To read the full abstract: Diabetologia. 2020 Feb;63(2):324–337. PMID:31773193

Maternal obesity is a risk factor for the development of type 2 diabetes in the offspring. Exposure to maternal obesity alters pancreatic islet structure and function, including reduced beta-cell mass and impaired glucose stimulated insulin secretion, which both increase susceptibility to type 2 diabetes. However, most previous studies have not assessed if these changes in pancreatic islet structure and function are explained by other confounding factors, such as offspring obesity, offspring high fat diets or ageing.
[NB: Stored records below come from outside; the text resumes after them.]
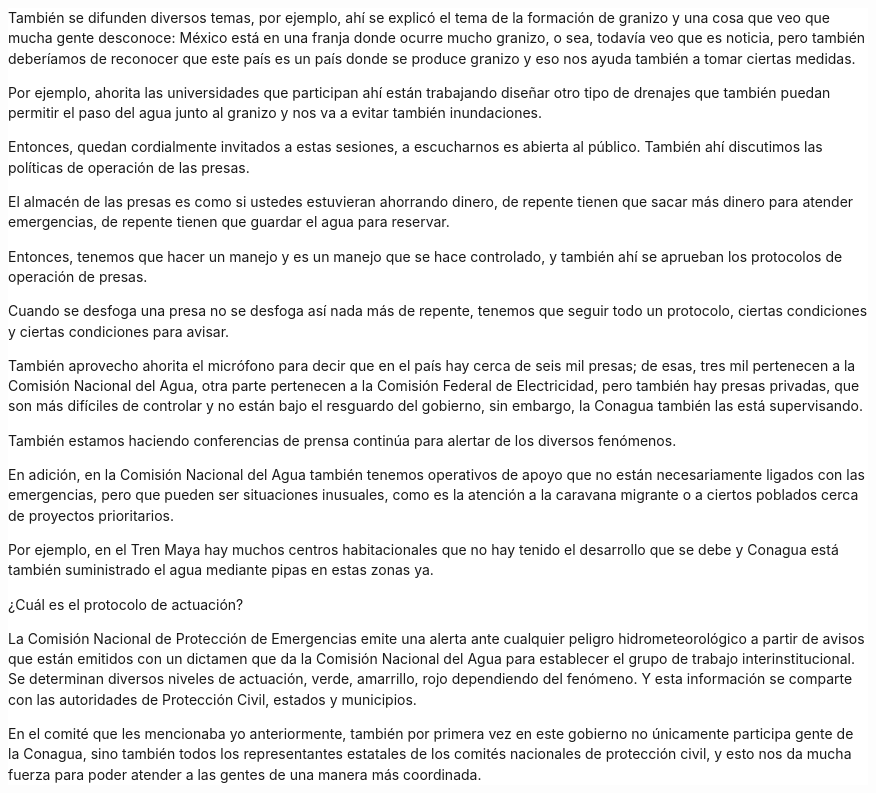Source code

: También se difunden diversos temas, por ejemplo, ahí se explicó el tema de la
formación de granizo y una cosa que veo que mucha gente desconoce: México está
en una franja donde ocurre mucho granizo, o sea, todavía veo que es noticia,
pero también deberíamos de reconocer que este país es un país donde se produce
granizo y eso nos ayuda también a tomar ciertas medidas.

Por ejemplo, ahorita las universidades que participan ahí están trabajando
diseñar otro tipo de drenajes que también puedan permitir el paso del agua
junto al granizo y nos va a evitar también inundaciones.

Entonces, quedan cordialmente invitados a estas sesiones, a escucharnos es
abierta al público. También ahí discutimos las políticas de operación de las
presas.

El almacén de las presas es como si ustedes estuvieran ahorrando dinero, de
repente tienen que sacar más dinero para atender emergencias, de repente
tienen que guardar el agua para reservar.

Entonces, tenemos que hacer un manejo y es un manejo que se hace controlado, y
también ahí se aprueban los protocolos de operación de presas.

Cuando se desfoga una presa no se desfoga así nada más de repente, tenemos que
seguir todo un protocolo, ciertas condiciones y ciertas condiciones para
avisar.

También aprovecho ahorita el micrófono para decir que en el país hay cerca de
seis mil presas; de esas, tres mil pertenecen a la Comisión Nacional del Agua,
otra parte pertenecen a la Comisión Federal de Electricidad, pero también hay
presas privadas, que son más difíciles de controlar y no están bajo el
resguardo del gobierno, sin embargo, la Conagua también las está supervisando.

También estamos haciendo conferencias de prensa continúa para alertar de los
diversos fenómenos.

En adición, en la Comisión Nacional del Agua también tenemos operativos de
apoyo que no están necesariamente ligados con las emergencias, pero que pueden
ser situaciones inusuales, como es la atención a la caravana migrante o a
ciertos poblados cerca de proyectos prioritarios.

Por ejemplo, en el Tren Maya hay muchos centros habitacionales que no hay
tenido el desarrollo que se debe y Conagua está también suministrado el agua
mediante pipas en estas zonas ya.

¿Cuál es el protocolo de actuación?

La Comisión Nacional de Protección de Emergencias emite una alerta ante
cualquier peligro hidrometeorológico a partir de avisos que están emitidos con
un dictamen que da la Comisión Nacional del Agua para establecer el grupo de
trabajo interinstitucional. Se determinan diversos niveles de actuación,
verde, amarrillo, rojo dependiendo del fenómeno. Y esta información se
comparte con las autoridades de Protección Civil, estados y municipios.

En el comité que les mencionaba yo anteriormente, también por primera vez en
este gobierno no únicamente participa gente de la Conagua, sino también todos
los representantes estatales de los comités nacionales de protección civil, y
esto nos da mucha fuerza para poder atender a las gentes de una manera más
coordinada.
This mouse study was undertaken to understand the potential sex-specific changes in islet function in offspring born to obese dams, and whether these are independent of offspring obesity, glucose intolerance and ageing. Female C57BL/6J mice were fed ad libitum either chow or obesogenic diet prior to and throughout pregnancy and lactation. The offspring were weaned onto a chow diet and remained on this diet until the end of the study. They found sex differences in type 2 diabetes susceptibility in offspring as a consequence of exposure to maternal obesity and this could potentially be driven by differences in islet function. Islets from female mice that were exposed to maternal obesity showed increased insulin secretion as well as improved mitochondrial function. In addition, these islets had increased expression of the estrogen receptor and a reduction in the markers of apoptosis. In contrast islets from exposed male mice had compromised mitochondrial function, with reduced expression of key calcium channel proteins that are required for insulin secretion, and defects in beta-cell insulin granules. In male mice, islet function became compromised later in life following the onset of obesity and insulin resistance.

Understanding the maternal factors (such as for example hyperinsulinaemia, hyperglycaemia and hyperlipidaemia) and critical developmental periods that might underlie the programming of metabolic adversity and islet function across the life course of the offspring is an important research goal.